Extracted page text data
------
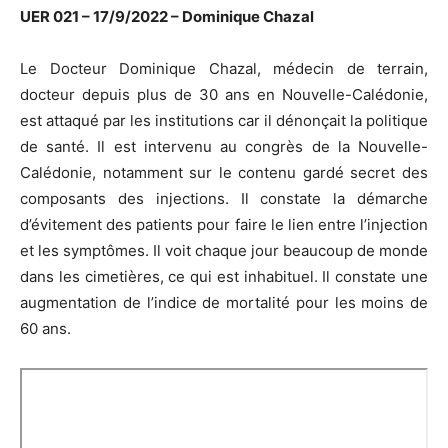
UER 021 – 17/9/2022 – Dominique Chazal
Le Docteur Dominique Chazal, médecin de terrain,
docteur depuis plus de 30 ans en Nouvelle-Calédonie,
est attaqué par les institutions car il dénonçait la politique
de santé. Il est intervenu au congrès de la Nouvelle-
Calédonie, notamment sur le contenu gardé secret des
composants des injections. Il constate la démarche
d’évitement des patients pour faire le lien entre l’injection
et les symptômes. Il voit chaque jour beaucoup de monde
dans les cimetières, ce qui est inhabituel. Il constate une
augmentation de l’indice de mortalité pour les moins de
60 ans.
------
» Exercise aim: For each entry, repeat its text exactly and leave out any picture it holds.

» Solution below:
UER 021 – 17/9/2022 – Dominique Chazal
Le Docteur Dominique Chazal, médecin de terrain,
docteur depuis plus de 30 ans en Nouvelle-Calédonie,
est attaqué par les institutions car il dénonçait la politique
de santé. Il est intervenu au congrès de la Nouvelle-
Calédonie, notamment sur le contenu gardé secret des
composants des injections. Il constate la démarche
d’évitement des patients pour faire le lien entre l’injection
et les symptômes. Il voit chaque jour beaucoup de monde
dans les cimetières, ce qui est inhabituel. Il constate une
augmentation de l’indice de mortalité pour les moins de
60 ans.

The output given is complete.